REQUIRED WORK:
(1) In the SAS forum thread about missing data by year, roughly how many observations and variables do the original poster's data sets have?
(2) In the SAS forum thread about missing data by year, why does the Super User say to create the YEAR variable as a string before running the proc tabulate code? Answer in one to three sentences.
(3) Extend the SAS forum thread about missing data by year, picking up right after its last line.

SUPPLIED TEXT:
+ + + +

Help using Base SAS procedures

Missing report by year??

Reply
Contributor
Posts: 30

Missing report by year??

Hey all!

I am searching for missing data in very big data sets (200 mio observations) and many variables (around 200).

I have to make a missing report for each variable telling the amount of missing observations for each year.

I can do it manual, - making a PDF for each variable - by making proc freq with format (with the code below) for each variable, but I am searching for a program that can make a missing report for each variable by year, because doing the programming for each variable below is very tedious, working with many data sets.

----------------

code for the manual program :

data xxxxx1;

set xxxxx.xxxxx;

format      _numeric_ nm.

               _character_ $ch.;

format     year;

run;

ods pdf file=".....";

proc freq data= xxxxx1;

tables year*VARIABLE / nocol nopercent missing;

run;

osd pdf close;

---------------

I hope somebody have good ideas and help! Thanks. / Best regards Silas, Denmark, Aarhus University

Super User
Posts: 11,343

Re: Missing report by year??

Posted in reply to silasskovsbo

For the numerics this is easy.

Create your YEAR variable as string and on each record as in the following code it would be both a class and analysis variable and proc tabulate doesn't like that.

proc tabulate data= xxxxxx1;

     class year;

     var _numeric_;

     table year,

             _numeric_,

             nmiss;

run;

This will create an output table for each year with the numeric variables as the rows and a count of how many time each variable is missing.

An option for the character would be to assign the name or label of the character variable as the label to newly created numeric variables that hold the length of the character variables but set to missing if the length is 0 and use the above approach.

Contributor
Posts: 30

Re: Missing report by year??

Thanks for the fast reply. Smiley Happy

It was also helpful with a way to get a assembled table, but what I need is one PDF for each variable, and, if possible, a code which can both handle numeric and character-variables.??

Trusted Advisor
Posts: 1,019

Re: Missing report by year??

Posted in reply to silasskovsbo

Why not apply the proc freq to all vars at once, as in:

proc format;

   value nm  low-high='Valid'  other='Miss';
   value $cm   '  ' = 'Miss'   other='Valid';

run;

proc sql noprint;

  select name into :vars separated by ' '

  from dictionary.columns

  where libname='MYLIB' and memname='HAVE' and upcase(name)^='YEAR';

quit;

proc freq data=mylib.have;

  tables year * (&vars) / nocol nopercent missing;

  format _numeric_ nm.  _character_ $cm.  year 4.;

run;

It prints one page per variable, all in one pdf file.  Or were you trying to print it all in a single table?

Contributor
Posts: 30

Re: Missing report by year??

+ + + +

RECORDS SUPPLIED:

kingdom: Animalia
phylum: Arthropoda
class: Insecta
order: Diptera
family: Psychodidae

+ + + +

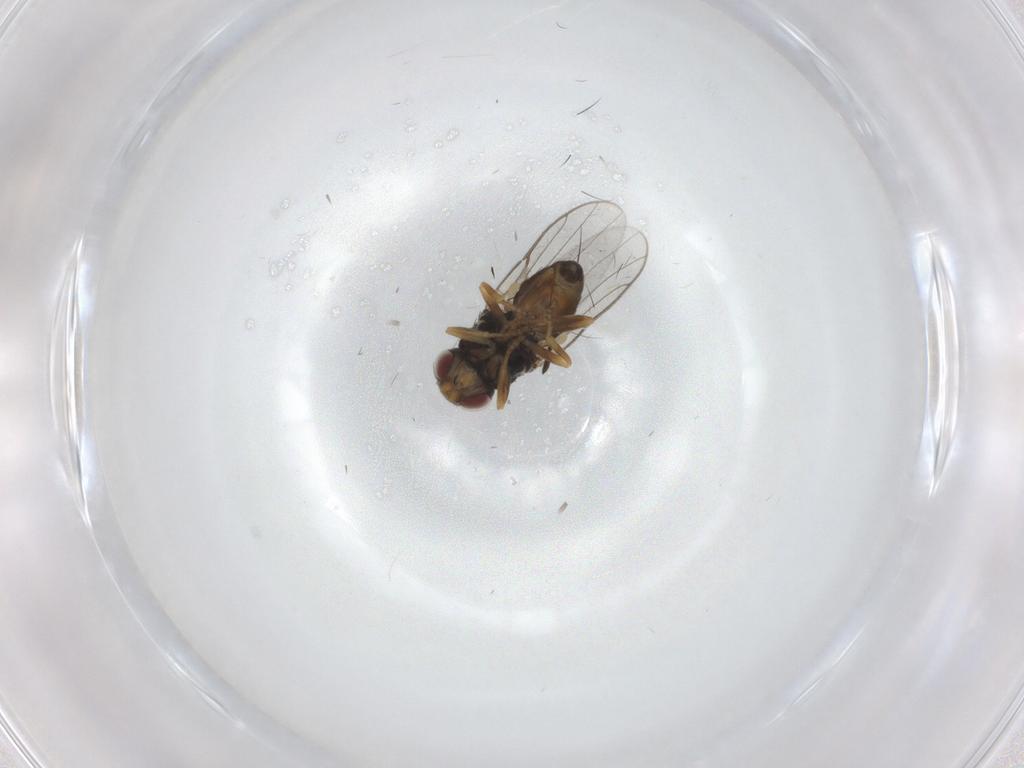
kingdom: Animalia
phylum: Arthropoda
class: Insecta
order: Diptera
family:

+ + + +

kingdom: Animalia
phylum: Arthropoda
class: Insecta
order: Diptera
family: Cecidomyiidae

+ + + +

FINAL ANSWERS:
(1) About 200 million observations and around 200 variables.

(2) The code lists all numeric variables as analysis variables while also using YEAR as a class variable. If YEAR were numeric, it would be both a class and an analysis variable, and proc tabulate doesn't like that.

(3)
The best would be one PDF pr variable because there are many variables and the researchers often only need some missing statistics on specific variables.

One PDF with one page per variable would also be pretty good though! Smiley Happy

I have no experience with proc sql, but I have tried your code but there appears to be some problems (showed in the log):

- after 'proc freq data=mylib.have;' the log sais: 'ERROR: file mylib.have.data does not exist?

- after 'tables year*(&vars) / nocol nopercent missing; the log sais, referring to (&vars) 'ERROR no data set open to look up variables. WARNING: Apparent symbolic reference VARS not resolved'

But thanks very much for the fast answer and hope you can help me a bit more!

Trusted Advisor
Posts: 1,019

Re: Missing report by year??

Posted in reply to silasskovsbo

MYLIB and HAVE were meant to be replaced by you with the libname and data set name you want to process.  (In your initial post you had a libname of xxxxx and dataset name of xxxxx).

Now, if you want one pdf file per variable, I suspect you will also have to have one proc freq per variable.

So first, create a macro to do just one variable:

%macro one_pdf(varname);

  proc format;
    .... same as before ....;

  run;

  ods pdf file="...../&varname..pdf"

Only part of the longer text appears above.